SUPPLIED PASSAGE
Delphi is still the best development tool around for Windows. It's better than anything Visual Studio has to offer, but it's not better enough for people who have learned programming on the C family to feel an incentive to switch.

You want to make Delphi stand out? Fix the obvious annoyances in Delphi and just let it shine. There are two separate sets of features that need fixed: IDE annoyances and language annoyances. First, the post-D7 IDE is a horror to work with. Delphi made its reputation by being better than Visual Studio. Why, why did Borland decide to consciously imitate an inferior product?

  • The D7 helpfiles were wonderful. I'd be hard-pressed to imagine a better documentation system for a programming environment. What in the WORLD has happened to it? Microsoft's document reader is just plain awful, and the help for the last two versions weren't even complete! Bring old-school help back please!
  • Slow, slow, slow! There's just no excuse for Delphi being as slow as it is. D2009's a lot better than the last few have been, but there's still room for improvement.
  • The dev team needs to remember that an IDE is a text editor, and a text editor never blocks. As long as there isn't a dialog box open, there's no reason why you should ever be unable to edit your code. That means that if CodeInsight needs to sit around and spin my HD (for up to 5 minutes, in some cases) to display some popup or tooltip, it should do it in a background thread. Same goes for whatever it's doing the first time I hit F1 in a session. Until it's done and that help options dialog box actually appears, I should be able to write more code.
  • Someone already mentioned making all the random squigglies go away. If it will compile, it shouldn't be marked in the code as an error, period. Again, D2009 is a lot better at that, but it's still got a ways to go, especially with being unable to find units listed under uses. (And generics tend to screw it up too.)
  • Class completion (CTRL-SHIFT-C) has some annoying corner cases relating to properties that need to be fixed. Check out what happens if you press that while you have a write-only property in your class, or a property whose read or write declaration refers to a protected member of a parent class. The first one produces code that won't compile. The second is subtler and more dangerous: its result compiles, but can break working code.
  • It's just too expensive. It's a great program, but it's not worth nearly as much as they're charging. Turbo Delphi was a great idea. Update it to a 2009 version and they'd make a lot of people very happy.
  • I can has multiplatform support plz? Being able to write code on Windows and cross-compile it to Mac and Linux (or to write the code and compile on other platforms) is a feature I'd willingly pay extra for. Lazarus is nice, but it's just missing too many critical features, and its debugger is a mess.

PROVIDED MATERIAL
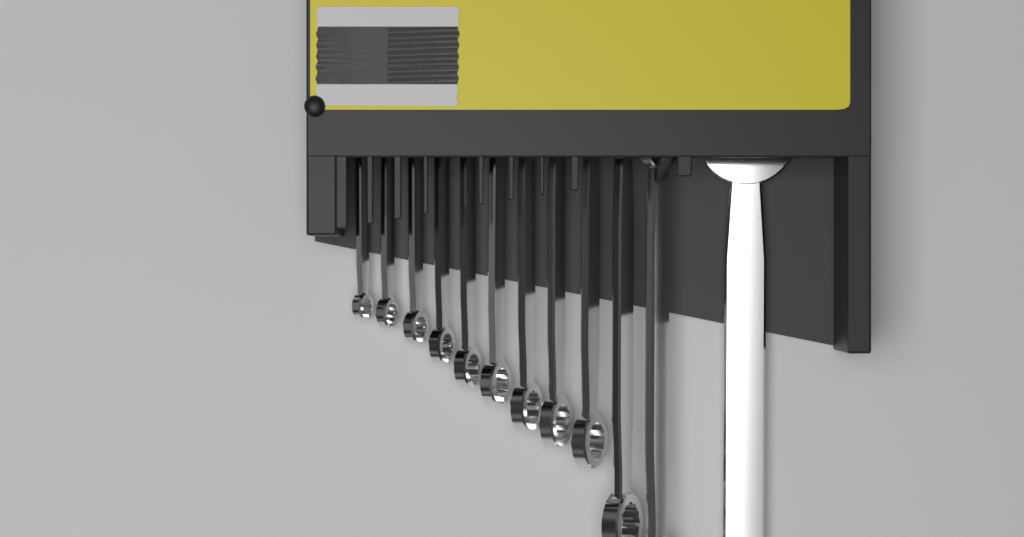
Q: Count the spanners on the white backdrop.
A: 12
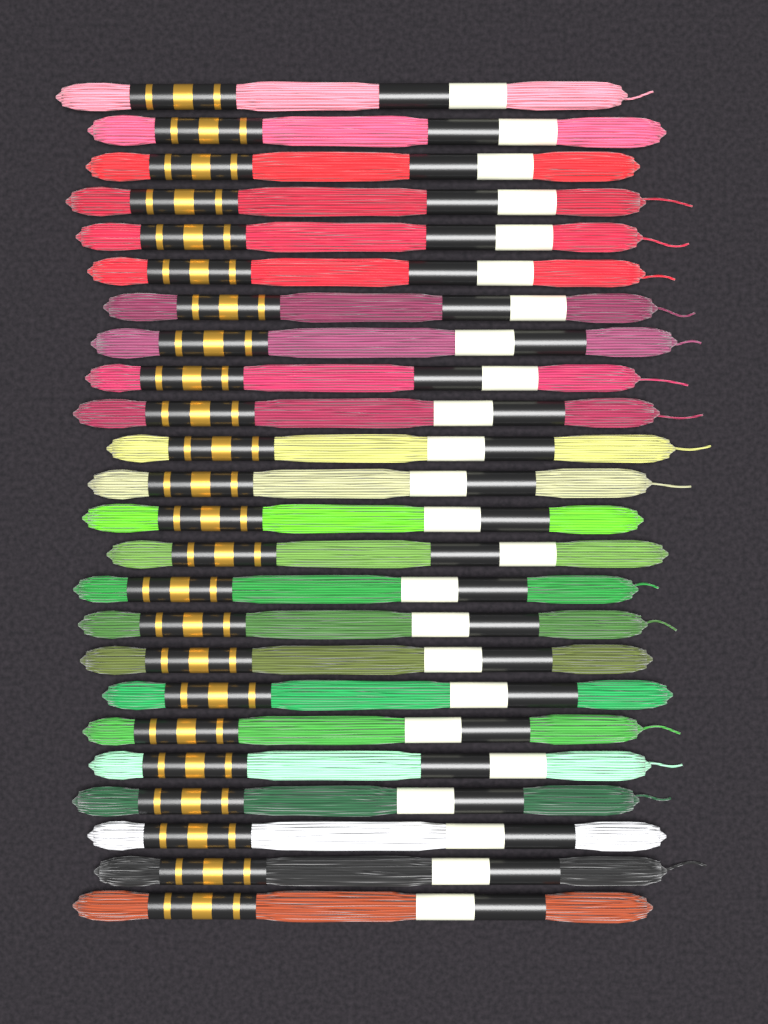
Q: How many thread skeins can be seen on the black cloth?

WHAT TO WORK ON
(a) In the critique of Delphi, which product does the writer want updated to a 2009 version?
(b) Pick up the critique of Delphi after its last point and keep writing it.

RESULTS IN ORDER
(a) Turbo Delphi.

(b)
  • EDIT: Just found another annoyance that ought to be fixed. If you leave Delphi open overnight when Windows changes between DST and standard time, (for example, if your computer is "asleep" at the time and you turn it back on again after,) it "alerts" you that a whole bunch of your files have been changed and asks you to reload them. Repeatedly. That needs to get fixed.

The language needs a bit of work too. Object Pascal is a wonderful language, and I'd pick it over VB or one of C's misbegotten descendants any day, but it's got a few rough edges that need to be polished.

  • Properties are wonderful. Why are we stuck with an implementation that's only halfway complete? Give me one good reason why you should ever be unable to pass a read/write property to a var parameter. If they both refer to the same data member, it's simple. If not, retrieve the read value and make a copy of it, pass the copy, get the result, and send it to the appropriate write.
  • Likewise, array properties need to be fixed. Why should they require get/set methods instead of direct access? If I wanted to work with mandatory get/set methods to access the private members of my objects, I'd code in C++. I use Delphi to get away from that sort of syntactic diarrhea.
  • Bring some of the syntactic sugar introduced in Oxygene/Prism over to native Delphi. Some of it's dependent on a managed code framework, but stuff like the colon operator and double comparison ("if 5 < x < 12") are just automagical compiler tricks, and I'd love to have access to them without all the overhead the CLR imposes. Also, if they could find some way to bring parallel FOR loops and Futures in without the CLR, I'd be ever-so-grateful.

Delphi's already the best there is. But fix the above things, and it would be so far ahead of the pack that people would consider it worth switching, instead of where it's currently at, struggling to maintain an ever-shrinking lead.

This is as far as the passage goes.